Do not mention Playwright, seeded fixtures, test IDs, HARs,
or course material in rendered page copy.This is the “keep the product product-shaped” rule. Without it, the agent will happily render “Seeded test book #3” on a page that is supposed to look like a real reading tracker.
Static layer
Names three config files by path: eslint.config.js, tsconfig.json, knip.json. Lists the exact TypeScript compiler flags that are enabled. Says “do not bypass with @ts-expect-error.” The agent now knows the strictness level without reading tsconfig.json itself—though it should still check.
Git hooks and secrets
Names husky, lint-staged, and gitleaks by name. Names the exact hook files (.husky/pre-commit, .husky/pre-push). The rule about sample-config.json being deliberate bait prevents the agent from “fixing” an intentional test fixture.
“Do not”
Five specific bans. No any, no @ts-expect-error, no eslint-disable, no manual edits to auth.schema.ts, no --no-verify. Each one names the exact thing not to do. No ambiguity, no interpretation required.
What you still need to run
The lab’s acceptance criteria are all mechanically checkable. Here is every verification command:
# Line count (must be 60 or fewer)
wc -l CLAUDE.md
# Banned vague words
grep -iE 'clean|best practices|good|appropriate' CLAUDE.md
# Commands exist in package.json
for cmd in typecheck lint knip test; do
grep -q "\"$cmd\":" package.json && echo "$cmd: ok" || echo "$cmd: MISSING"
done
# Playwright locator API named
grep -E 'getByRole|getByLabel|getByText|data-testid' CLAUDE.md
# Specific file path named (pick any path mentioned, verify it resolves)
ls tests/end-to-end/
ls docs/accessibility-smoke-checklist.md
# Linting and tests still pass
npm run typecheck
npm run lint
npm run testAnd the commit:
git add CLAUDE.md
git commit -m 'lab(rewrite-the-bad-claude-md): tighten instructions for mechanical enforcement'A note about the 60-line constraint
The lab asks you to keep the file under 60 lines. The shipped CLAUDE.md is roughly 93 lines. That is because later labs—accessibility, HAR recording, database seeding, the static layer—each add a section when you reach them. The file you write today should be under 60 lines. The file you end the course with will be longer, because more rules have earned their place.

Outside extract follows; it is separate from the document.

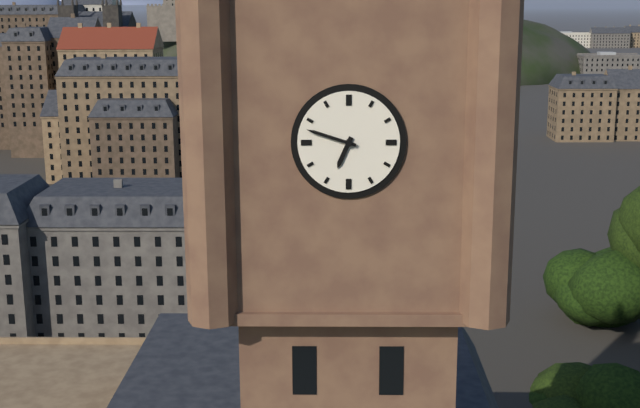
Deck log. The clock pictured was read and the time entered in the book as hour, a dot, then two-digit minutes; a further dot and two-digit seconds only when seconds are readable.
6.48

If you are doing this lab in isolation, trim to 60. If you are reading this after completing several modules, the shipped 93-line version is the accumulated result of those additions. Both are correct for their moment.
Patterns to take away
- Name the command, not the concept. ”
npm run typecheck” is enforceable. “Make sure types are correct” is not. - Name the file, not the principle. “Put end-to-end tests in
tests/end-to-end/” survives copy-paste into a task. “Follow the testing conventions” does not. - Ban the specific thing. “Do not use
@ts-expect-error” is a grep away from verification. “Maintain type safety” is a judgment call the agent will make differently than you would. - Shorter is louder. Every line you delete makes the remaining lines more likely to be read. A 200-line
CLAUDE.mdis a suggestion. A 60-line one is an order. - The file is a living document. You will add to it as the codebase grows. The discipline is not “write it once perfectly”—it is “earn every line.”